Woman can invoke Domestic Violence Act against brothers: Delhi court

Written By DNA Web Team | Updated:

The court passed the observation while allowing a plea of widow, whose petition seeking relief under the Domestic Violence Act against her brothers was dismissed by a metropolitan magistrate.

A woman, who is living with her brothers, can take refuge under the Domestic Violence Act in case of any harassment to her, a Delhi court has said.

"It emerges that when an aggrieved person lives or at any stage has been in domestic relationship with the respondents and has been subjected to any domestic violence, the Protection of Women from Domestic Violence Act 2005 is applicable," additional sessions judge Shalinder Kaur said.

The court said that the welfare legislation could be invoked by a woman even against those with whom she had lived at any point of time.

It passed the observation while allowing a plea of widow,
whose petition seeking relief under the Domestic Violence Act against her brothers was dismissed by a metropolitan magistrate saying that there was no domestic relationship between her and her brothers.

She submitted that she was living with her brothers and alleged that they have forged her signatures in an effort to dislodge her from their ancestral property at Karol Bagh here.
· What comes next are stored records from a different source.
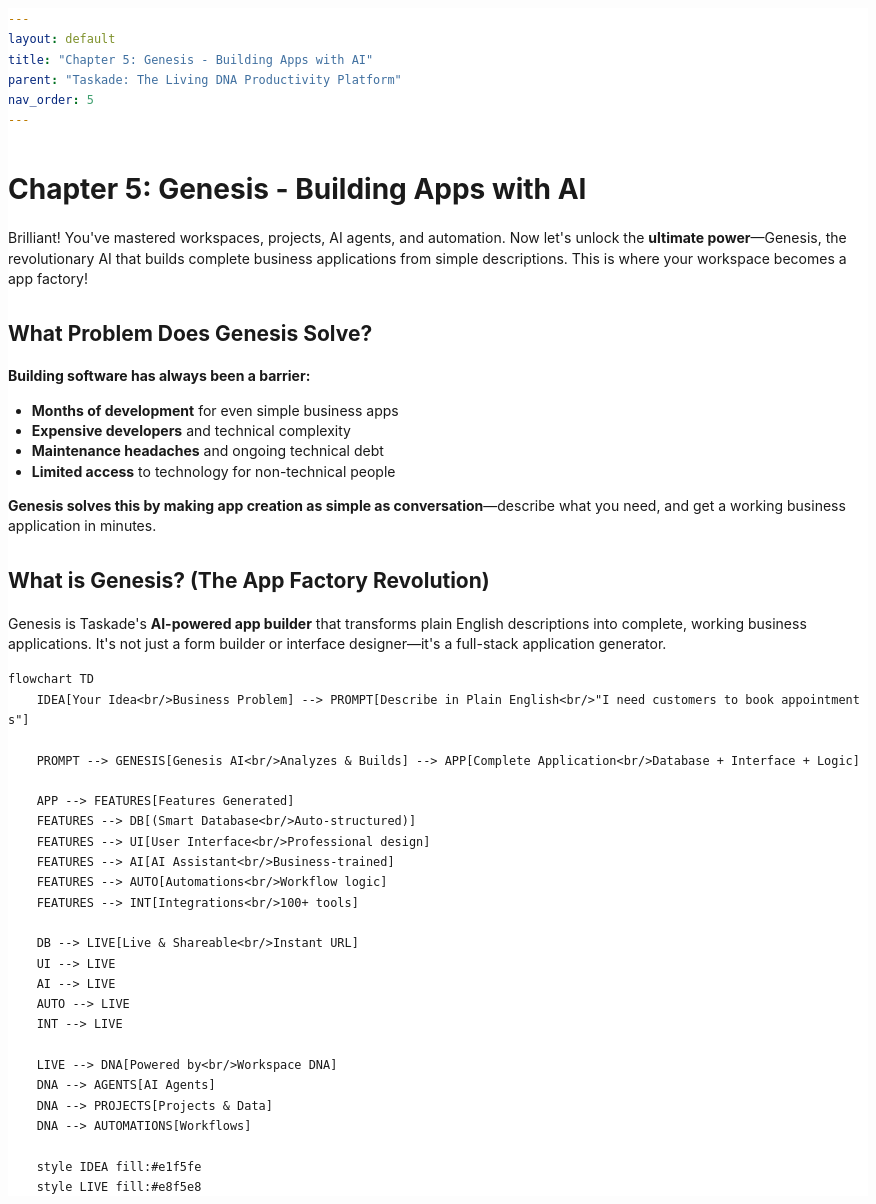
 ```yaml
---
layout: default
title: "Chapter 5: Genesis - Building Apps with AI"
parent: "Taskade: The Living DNA Productivity Platform"
nav_order: 5
---
```


# Chapter 5: Genesis - Building Apps with AI

Brilliant! You've mastered workspaces, projects, AI agents, and automation. Now let's unlock the **ultimate power**—Genesis, the revolutionary AI that builds complete business applications from simple descriptions. This is where your workspace becomes a app factory!

## What Problem Does Genesis Solve?

**Building software has always been a barrier:**
- **Months of development** for even simple business apps
- **Expensive developers** and technical complexity
- **Maintenance headaches** and ongoing technical debt
- **Limited access** to technology for non-technical people

**Genesis solves this by making app creation as simple as conversation**—describe what you need, and get a working business application in minutes.

## What is Genesis? (The App Factory Revolution)

Genesis is Taskade's **AI-powered app builder** that transforms plain English descriptions into complete, working business applications. It's not just a form builder or interface designer—it's a full-stack application generator.

```mermaid
flowchart TD
    IDEA[Your Idea<br/>Business Problem] --> PROMPT[Describe in Plain English<br/>"I need customers to book appointments"]

    PROMPT --> GENESIS[Genesis AI<br/>Analyzes & Builds] --> APP[Complete Application<br/>Database + Interface + Logic]

    APP --> FEATURES[Features Generated]
    FEATURES --> DB[(Smart Database<br/>Auto-structured)]
    FEATURES --> UI[User Interface<br/>Professional design]
    FEATURES --> AI[AI Assistant<br/>Business-trained]
    FEATURES --> AUTO[Automations<br/>Workflow logic]
    FEATURES --> INT[Integrations<br/>100+ tools]

    DB --> LIVE[Live & Shareable<br/>Instant URL]
    UI --> LIVE
    AI --> LIVE
    AUTO --> LIVE
    INT --> LIVE

    LIVE --> DNA[Powered by<br/>Workspace DNA]
    DNA --> AGENTS[AI Agents]
    DNA --> PROJECTS[Projects & Data]
    DNA --> AUTOMATIONS[Workflows]

    style IDEA fill:#e1f5fe
    style LIVE fill:#e8f5e8
```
Her brothers' claim that they were not living in a shared household could not impress the court which noted, "all the respondents (brothers) at some point of the time had lived together in the same house. Moreover, the house in question is stated to be their ancestral house."

Explaining the provisions of the Act, the court said Section 2(f) connotes the meaning of "domestic relationship" as a relationship between two persons who live or have, at any point of time, lived together in a shared household, when they are related by consanguinity, marriage, or through a relationship in the nature of marriage, adoption or are family members living together as a joint family.

The court, while granting relief to the woman, also took into consideration a report of the Protection Officer, appointed under the Act to look into the complaint of the aggrieved, stating, "it emerges that appellant is being subjected to abuses and harassment at the hands of respondents (brothers). It dismissed the order of the metropolitan magistrate with a direction to consider her plea afresh.